Доиграв, Миша отдал гитару довольным подросткам, пересчитывающим выручку.
– Может, еще одну? – спросили они.
– Спасибо, парни, – покачал головой Матвеев. – Как-нибудь в другой раз.
Миша подошел ко мне и взял за руку.
– Пошли искать отель, а то так поздно нас могут и не заселить.
– Продолжим вечер ностальгии? – спросила я, по-прежнему находясь под впечатлением от печальной песни Миши. Шла спиной, чудом не врезаясь в прохожих. А ведь Матвеев даже не спросил, понравилось ли мне его выступление… Хотя, наверное, все было ясно по моему растерянному лицу.
– Вечер ностальгии? – устало переспросил Миша.
– Никуда не уходи! – выкрикнула я, уже направляясь к продуктовому магазину с яркой неоновой вывеской. Хотелось поднять Матвееву настроение.
Глава шестнадцатая
Миша долго возился с замком.
– Ключ какой-то кривой, – впотьмах ворчал Матвеев, – еще и света на этаже нет.
Хостел располагался в четырехэтажном доме, номер нам достался на самом верхнем этаже. Судя по всему, раньше здесь было чердачное помещение. Хозяева выделили пару этажей под номера, и нам просто чудом удалось ухватить себе двухместный. После ночи в поезде хотелось уединения.
Наконец Миша справился с замком, и мы осторожно заглянули в темную комнату. Окно здесь располагалось на самой крыше. Сквозь него на бывший чердак проникал свет от фонарей, освещая стоявшую посередине номера кровать. Миша щелкнул по выключателю, и небольшое помещение озарилось тусклым желтым светом.
– Вау! – проговорил Миша, оглядывая небольшой номер. – Аскетичненько.
Кровать, встроенный шкаф, небольшой столик и два стула – вот, пожалуй, и все.
– Зато вроде чистенько, – неуверенно проговорила я. Здесь было такое слабое освещение, что толком ничего не разберешь. Небольшая лампа тускло мерцала и трещала под потолком. Конечно, этот номер отличался от тех, в которых раньше мы останавливались с родителями.
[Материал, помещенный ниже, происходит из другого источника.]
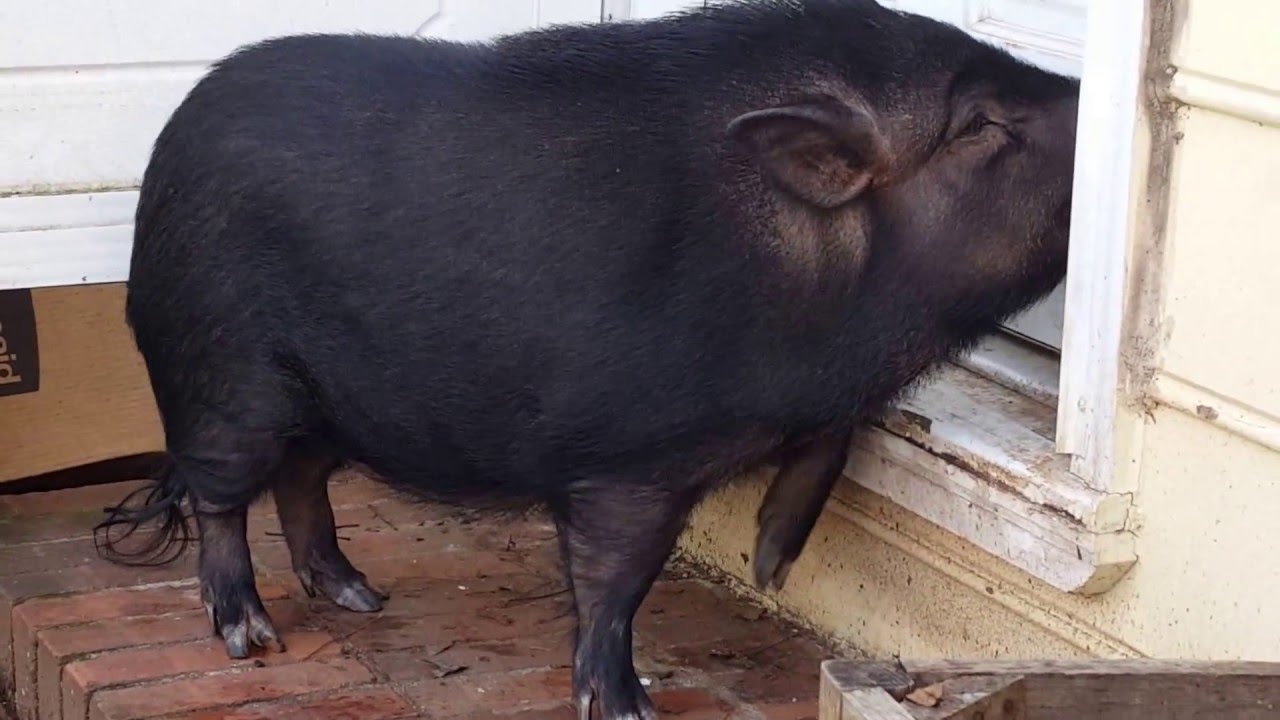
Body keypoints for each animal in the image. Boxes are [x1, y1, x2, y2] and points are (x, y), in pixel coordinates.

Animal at [97, 1, 1079, 717]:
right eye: (979, 124)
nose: (1083, 95)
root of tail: (171, 138)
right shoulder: (629, 459)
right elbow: (617, 579)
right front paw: (629, 706)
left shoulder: (822, 401)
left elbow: (834, 442)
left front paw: (771, 565)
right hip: (224, 376)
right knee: (223, 498)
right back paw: (253, 637)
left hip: (328, 400)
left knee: (303, 480)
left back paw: (361, 598)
Мой отец требовательный ко всему, в том числе и к условиям отдыха… Видел бы папа эту гостиницу, у которой на входе не горела цифра «2» на вывеске «Ночлег… 4 часа». Время от времени вывеска так устрашающе мигала, что я опасалась, как бы эта конструкция не заискрилась в любую секунду. Хотя здание и коридоры были в плачевном состоянии, сам номер показался мне симпатичным. Большое чердачное окно придавало комнате особый шарм.
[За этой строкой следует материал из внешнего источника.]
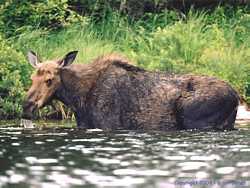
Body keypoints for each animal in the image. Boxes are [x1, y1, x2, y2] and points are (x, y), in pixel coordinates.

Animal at [22, 51, 239, 131]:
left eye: (49, 80)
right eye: (31, 78)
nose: (26, 106)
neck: (78, 100)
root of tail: (236, 97)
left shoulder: (108, 124)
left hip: (195, 120)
– Прости, ты, наверное, никогда в таких номерах не останавливалась, – виновато проговорил Миша, словно прочитав мои мысли.
– Перестань, – поморщилась я, снимая босоножки. – Здесь скромно, но мило. Окон только нормальных нет, что немного странновато. Зато есть кондиционер!
Я вышла на середину комнаты и, задрав голову, посмотрела на чердачное окно. Здорово, звезды видно. Сегодня они такие яркие и низкие…
Миша подошел ко мне и тоже поднял голову. Я отвела глаза от окна и искоса посмотрела на парня. Красивый профиль, выпирающий кадык на загорелой шее, волнистые волосы, спадающие на светлый ворот рубашки…
– Я тоже впервые в таком номере, – наконец проговорил Матвеев, не отводя взгляда с чердачного окна. – У тебя нет клаустрофобии?
Я, закусив нижнюю губу, только покачала головой.